“Some one hold the mare. Why don’t you keep the kids in out of the wet? This way, doctor, the second tent.”
Mr. Carrington opened the flap, and, letting Murchison enter, contented himself with staring hard at two figures lying on an old flock mattress with a coat rolled up for a pillow. One was a woman, thin, still pretty, in a hollow-cheeked, hectic way, with a ragged blouse open at the throat, and a couple of sacks covering her. The other was a child, a girl with flaxen hair tossed about a flushed and feverish face. The child seemed asleep, with half an orange, sucked to the pulp, clutched by her grimy fingers.
Murchison remained for perhaps half an hour in that rain-soaked tent, while Mr. Carrington stumped up and down impatiently, kicking the mud from his boots and eying the rubbish that marked the presence of these London poor.

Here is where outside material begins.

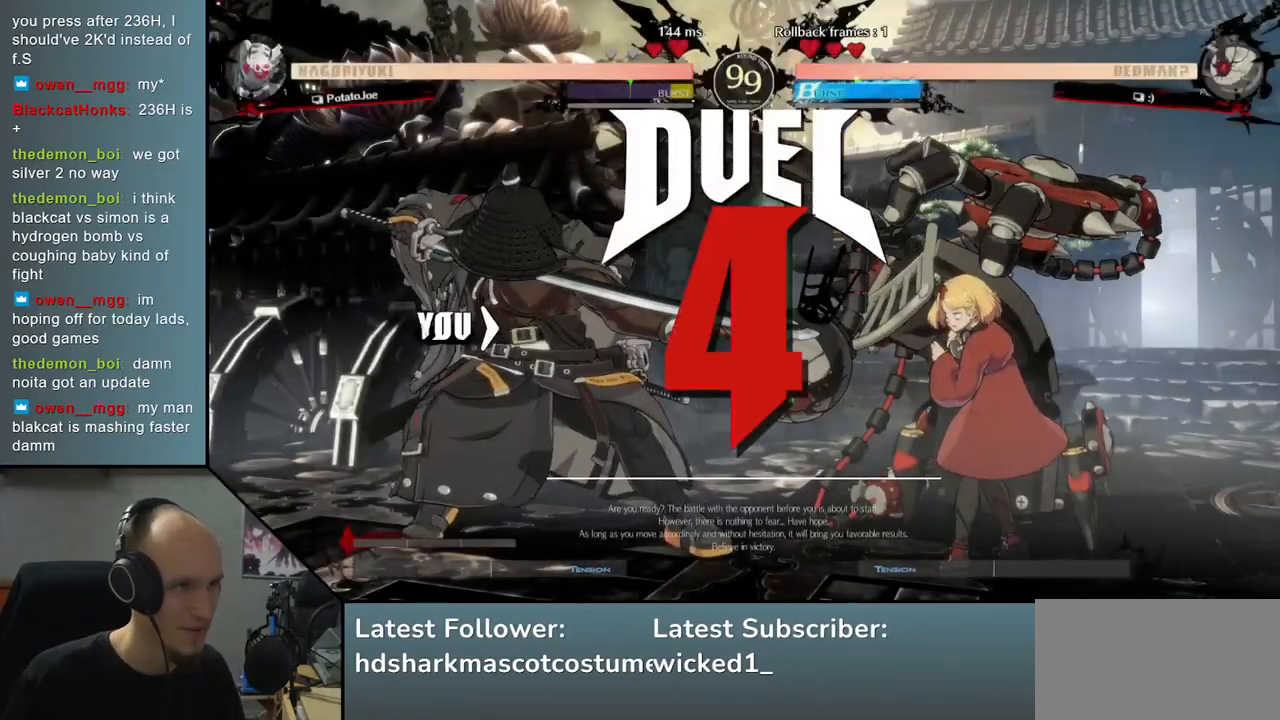
{"buttons": [], "left_stick": "down-left", "right_stick": "down-left", "events": [[233, "left_stick", "center"], [233, "right_stick", "center"], [483, "left_stick", "down-left"], [483, "right_stick", "down-left"]]}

The eastern sky was filling fast with the oblivion of night when Murchison emerged. The woman had been able to answer his questions in a dazed and apathetic way.
Mr. Carrington met him with a squaring of his sturdy shoulders and a bluff uplift of the chin.
“Well, doctor?”
“I’m glad you sent for me.”
“As bad as that, is it?”
“Typhoid, or I am much mistaken.”
The farmer thrust his hands into the side pockets of his mackintosh, and flapped them to and fro.
“Well, I’m damned!” was all he said.